10.9.13

arkadaşını getir manitanı götür

kütüphanede, mağazada, köşe başında karşılaşıp, tanışıp manita olma fikrini hep romantik bulmuşumdur. zordur bu, o filmlerin çekildiği ülkelerde hiç bulunmadım ama bu ülkede, anadolu'da içinde bulunduğumuz yüzyılda böyle şeylerin olmadığına eminim.

genç bir oğlan kütüphanede bir kitap ararken meğer genç bir kız da aynı kitabı aramaktadır. kız koridorun bir ucundan, oğlan diğer ucundan kitaba doğru gelir ve aynı anda elleri kitaba gider, nezaket manyağı bir muhabbet döner ayaküstü. kısaca hayat hikayeleri paylaşılır, telefon numaraları alınır görüşmek üzere ortam terk edilir.

yok bu olmaz abi, yani kahramanmaraş'ın göbeğinden bildiriyorum sayın ercan abi, olmaz öyle şeyler burda. olamaz. kız kütüphaneye tek başına gidecek ve kitap arayacak?????? en az yanında iki arkadaşıyla gider kütüphaneye. ve yukarda bahsettiğim romantizmin başlarını yaşadıklarını varsayalım, aynı kitapta elleri birleştiğinde, -iyi senaryo- kibarca af edersinli cümleler kurup herkes kendi yoluna gider. -kötü senaryo- başrol kız veya yandaşları çirkinleşir, çemkirir falan.

peki böyle bir düzende bu kadar manita nasıl tanışıyor? filmlerdeki gibi değilse?

şimdi bir ortamda üç arkadaş muhabbet ediyoruz, içimizden biririnin manitası var, bizlere diyor ki "oğlum kız arkadaşımın (hiçbiri bu kadar kibar değil bu arada, ben yumuşatarak yazdım niyeyse) bir arkadaşı var gizem, off varya tam bir afet! ayarlayayım birinize?" ikimizden biri atlıyor hemen teklife ve ilk fırsatta manitalı arkadaş sevgilisine durumu açıyor, kız da gizem'le konuşuyor ve gizem'den onay gelirse bunlar da yeni manita oluyor. yani o filmlerdeki gibi hiçbir duygusal etkileşim olmadan günlerce takılıp daha sonra "elektrik alıp" birbirlerine bunu itiraf etmiyorlar. elektrik aldılarsa arkadaşın "yapayım aranızı?" teklifini bekliyorlar. hikayenin başındaki arkadaşa manitasını kim ayarladı? o da bir başka arkadaşının "kıyağı"
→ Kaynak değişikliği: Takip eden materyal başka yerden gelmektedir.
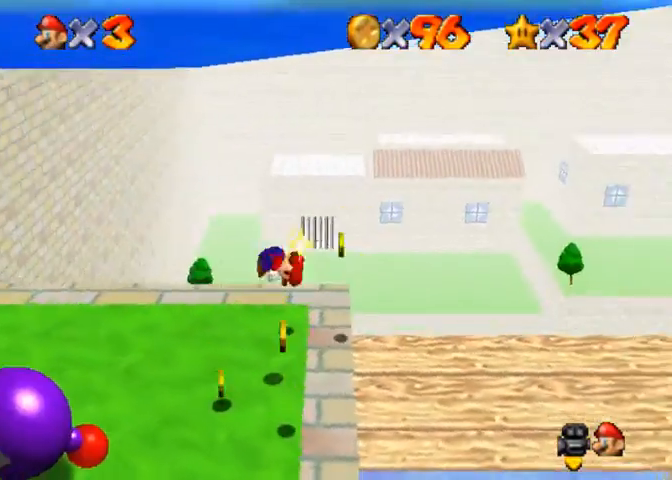
{"buttons": [], "left_stick": "up", "right_stick": "center", "events": [[333, "left_stick", "up"], [433, "right_stick", "center"]]}
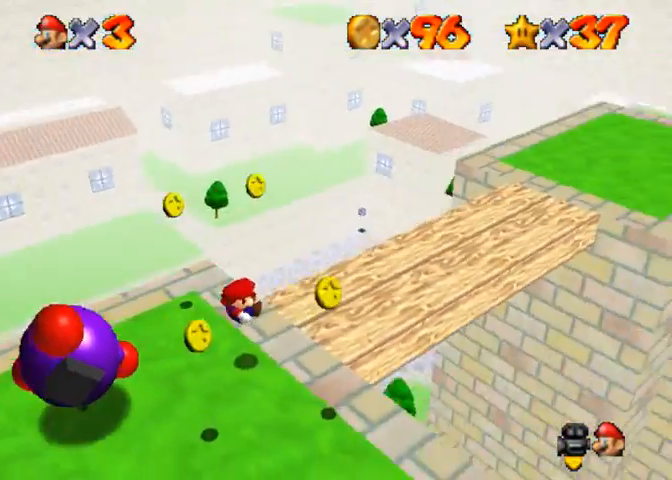
{"buttons": [], "left_stick": "up-left", "right_stick": "center", "events": [[433, "left_stick", "up-left"]]}
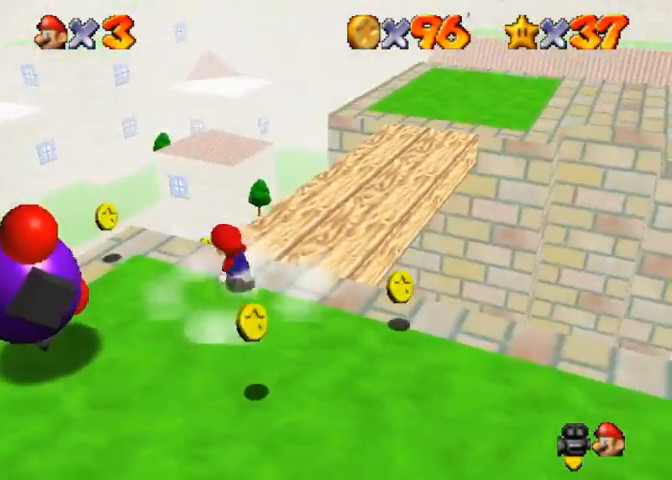
{"buttons": [], "left_stick": "up-left", "right_stick": "center", "events": []}
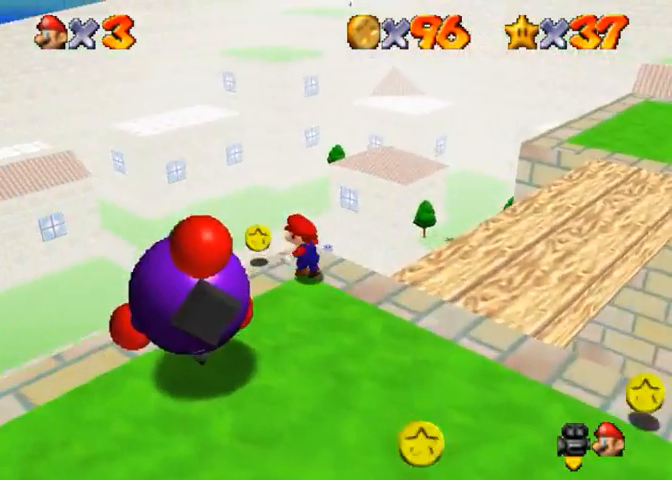
{"buttons": [], "left_stick": "down", "right_stick": "center", "events": [[100, "left_stick", "down"]]}
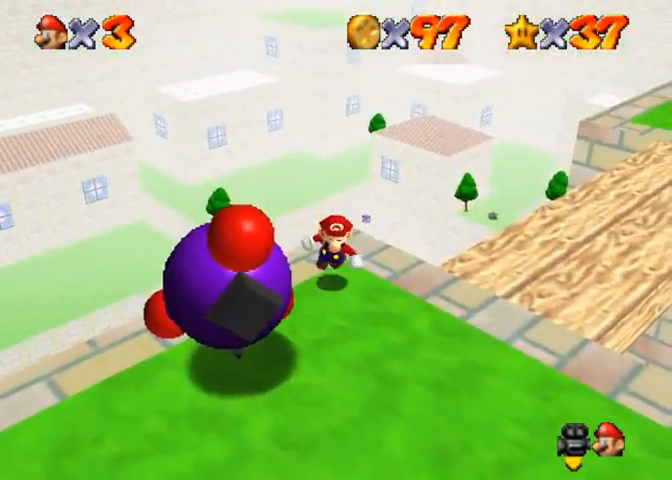
{"buttons": [], "left_stick": "down", "right_stick": "center", "events": []}
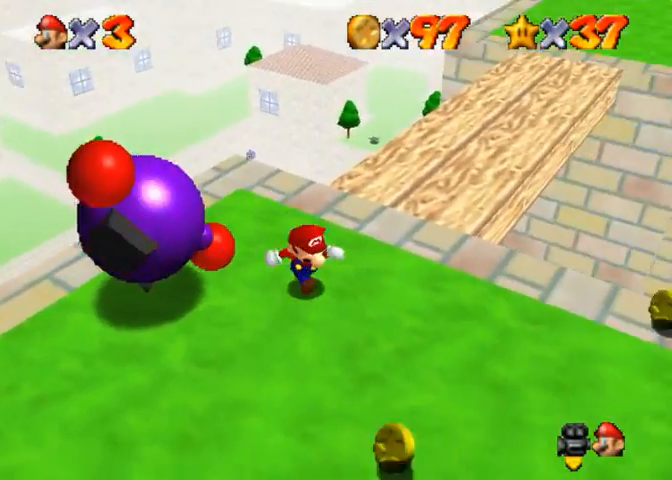
{"buttons": [], "left_stick": "left", "right_stick": "down", "events": [[467, "left_stick", "left"], [500, "right_stick", "down"]]}
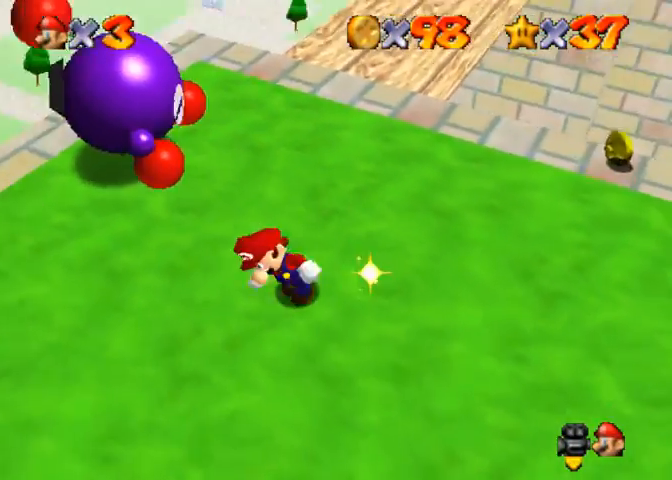
{"buttons": [], "left_stick": "up-left", "right_stick": "down-left", "events": [[400, "right_stick", "down-left"], [467, "left_stick", "up-left"]]}
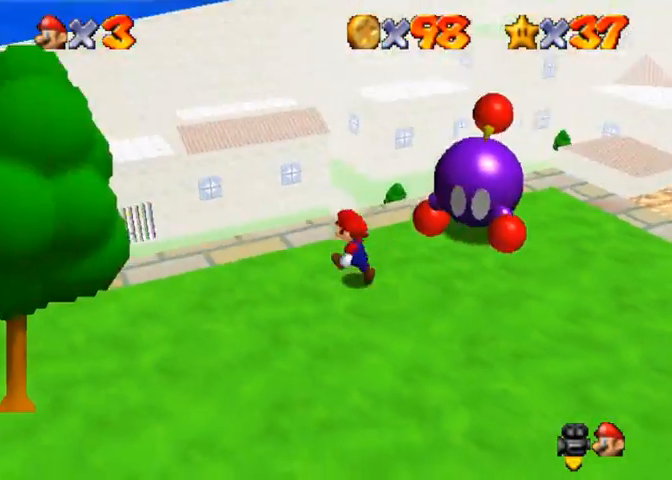
{"buttons": [], "left_stick": "up", "right_stick": "center", "events": [[167, "left_stick", "center"], [267, "left_stick", "up"], [300, "right_stick", "center"]]}
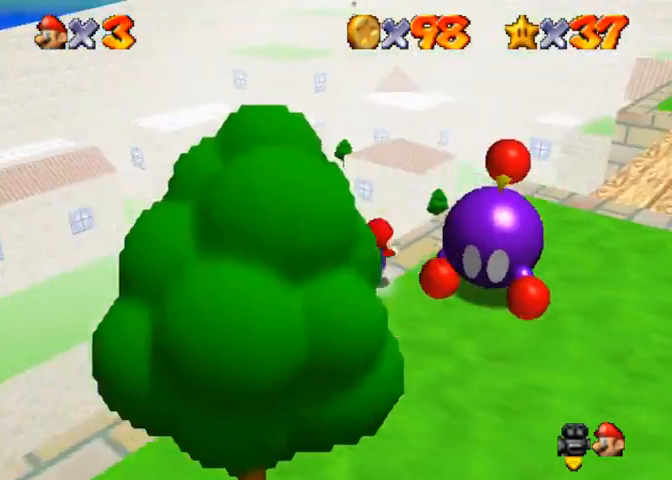
{"buttons": [], "left_stick": "center", "right_stick": "center", "events": [[67, "right_stick", "down-left"], [200, "left_stick", "center"], [433, "right_stick", "center"]]}
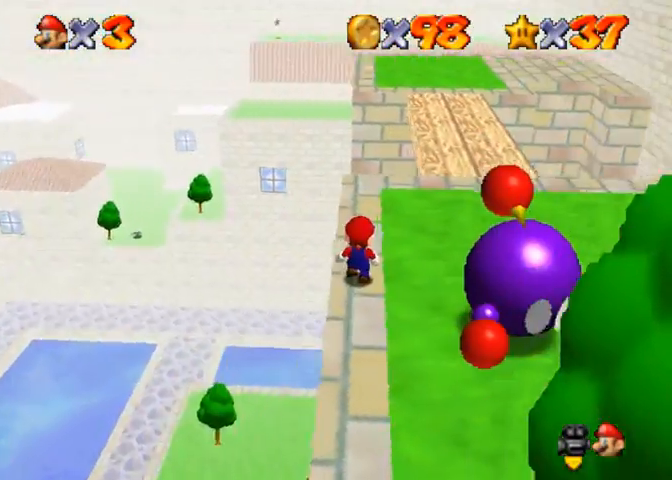
{"buttons": [], "left_stick": "up", "right_stick": "center", "events": [[167, "left_stick", "up"]]}
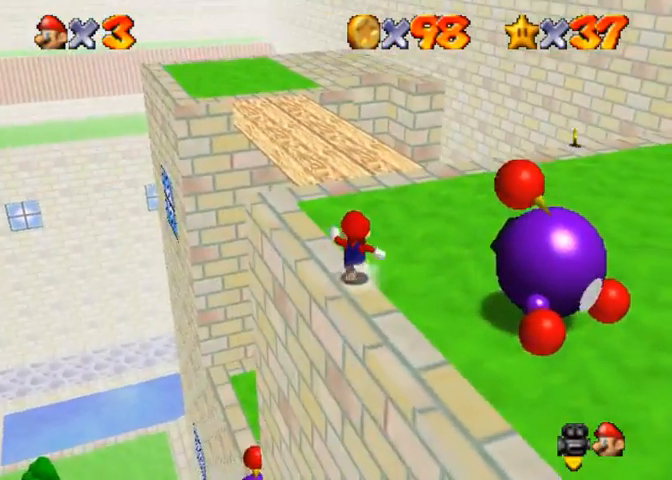
{"buttons": [], "left_stick": "up", "right_stick": "center", "events": []}
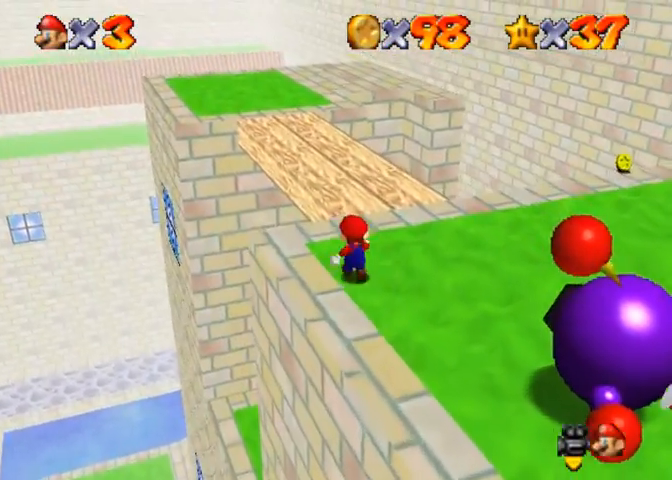
{"buttons": [], "left_stick": "up-left", "right_stick": "center", "events": [[33, "R1", "down"], [100, "CROSS", "down"], [200, "CROSS", "up"], [267, "R1", "up"], [300, "left_stick", "up-left"]]}
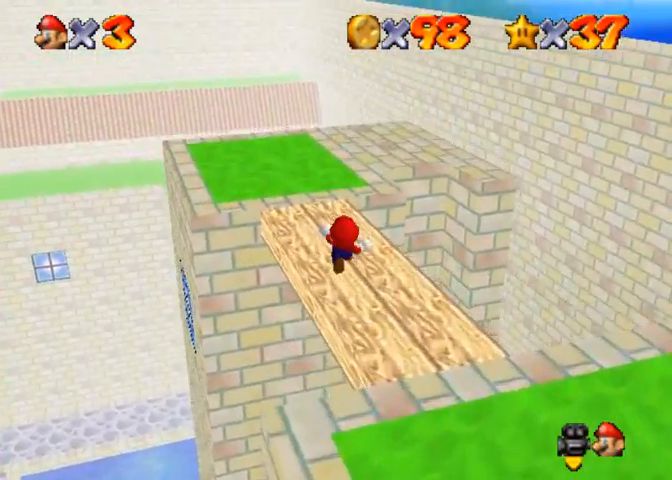
{"buttons": [], "left_stick": "up-left", "right_stick": "down-left", "events": [[233, "right_stick", "down-left"], [367, "right_stick", "center"], [467, "right_stick", "down-left"]]}
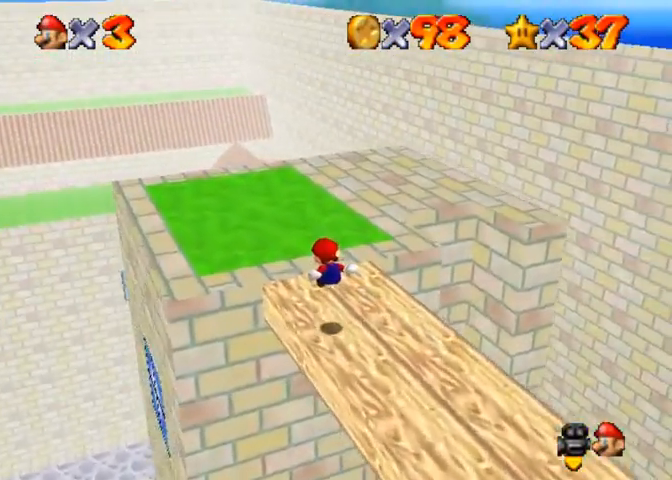
{"buttons": [], "left_stick": "up-left", "right_stick": "down-left", "events": [[133, "right_stick", "center"], [267, "right_stick", "down-left"]]}
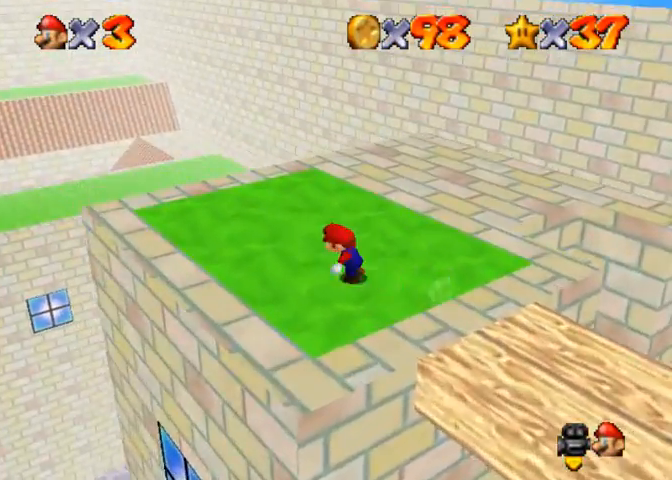
{"buttons": [], "left_stick": "up-left", "right_stick": "down-left", "events": []}
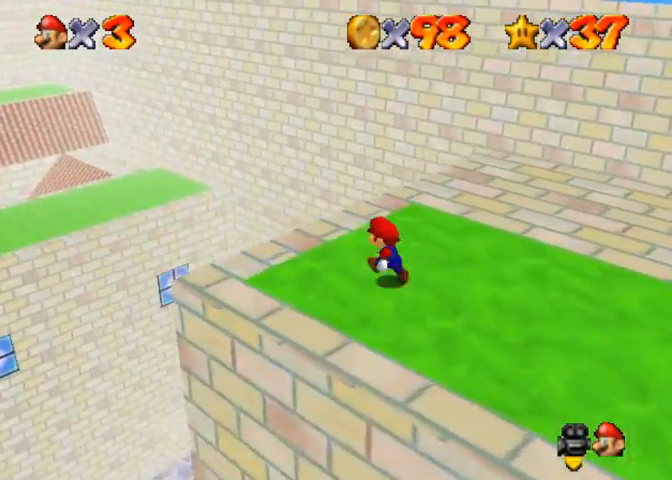
{"buttons": [], "left_stick": "center", "right_stick": "down-left", "events": [[67, "left_stick", "left"], [133, "right_stick", "center"], [200, "left_stick", "center"], [367, "right_stick", "down-left"]]}
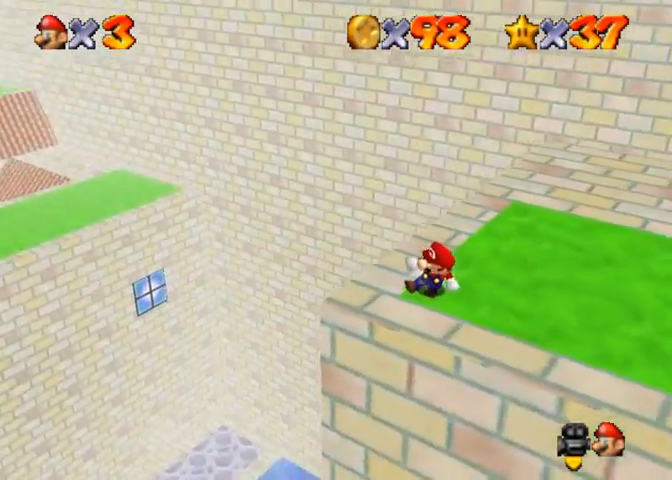
{"buttons": [], "left_stick": "center", "right_stick": "center", "events": [[467, "right_stick", "center"]]}
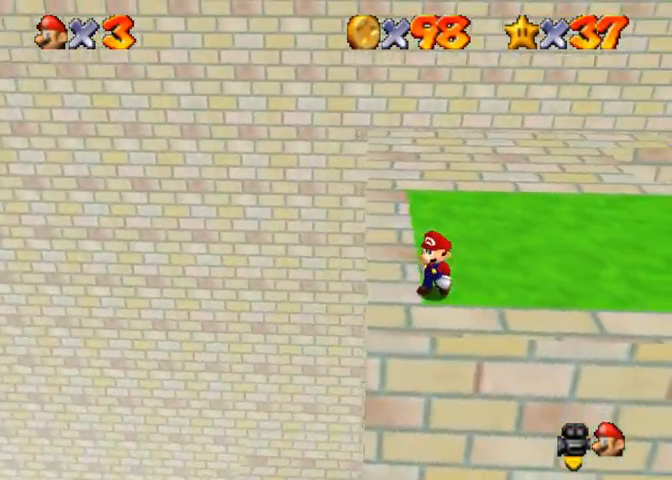
{"buttons": ["CROSS"], "left_stick": "down", "right_stick": "center", "events": [[233, "right_stick", "down-left"], [400, "right_stick", "center"], [500, "CROSS", "down"], [500, "left_stick", "down"]]}
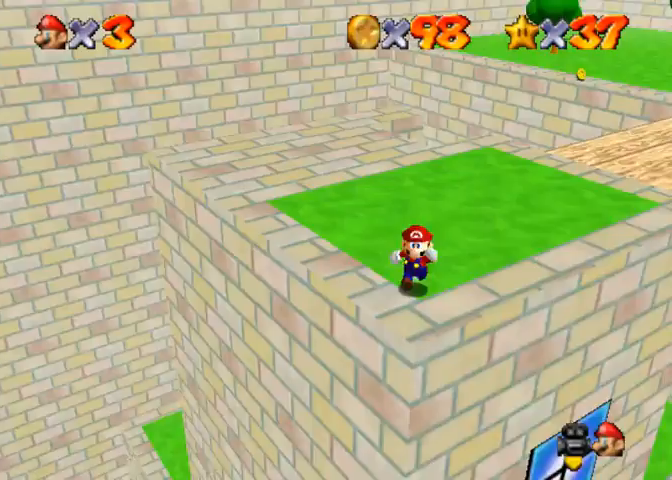
{"buttons": [], "left_stick": "down", "right_stick": "center", "events": [[100, "CROSS", "up"]]}
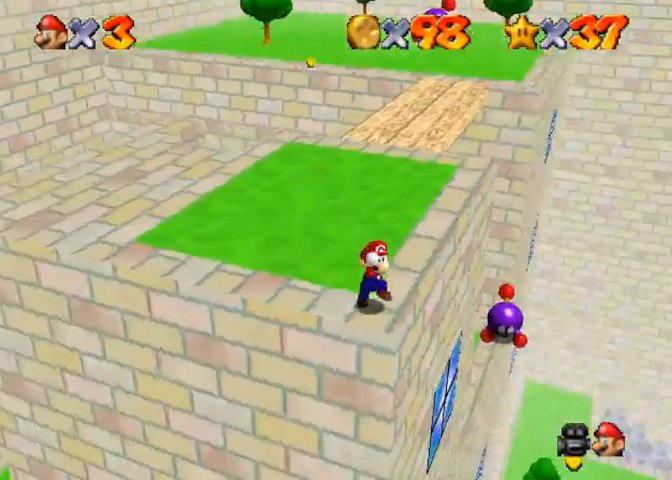
{"buttons": [], "left_stick": "down", "right_stick": "center", "events": []}
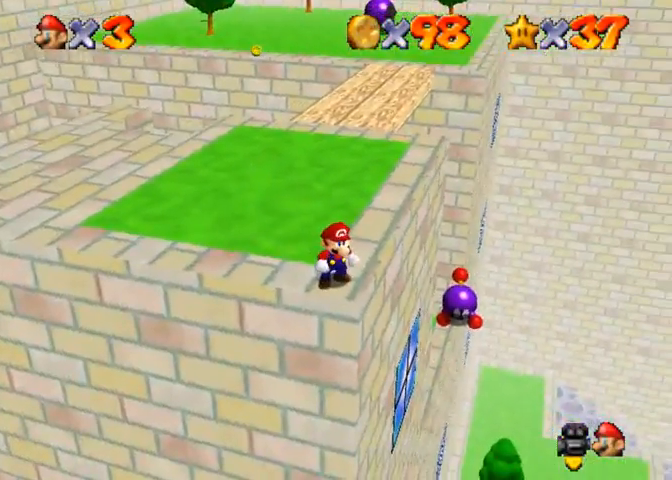
{"buttons": [], "left_stick": "down", "right_stick": "center", "events": []}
sonra bu olaylar zincirini görücü usulünden farklı bir şeymiş gibi tanımlıyorlar. hayır görücü usulü fanatiği falan değilim ama şu an anadolu'daki "manitalaşma" yöntemi görücü usulünden pek de farklı değil. tek fark ana babanın yaptıklarını "arkadaş" yapıyor. arkadaşın fazla hayat tecrübesi olmadığından mıdır nedir, ana babanın yaptığına kıyasla daha laubali gelişiyor olaylar. e haliyle.

sonuç olarak, arkadaş arkadaşın pezevengidir.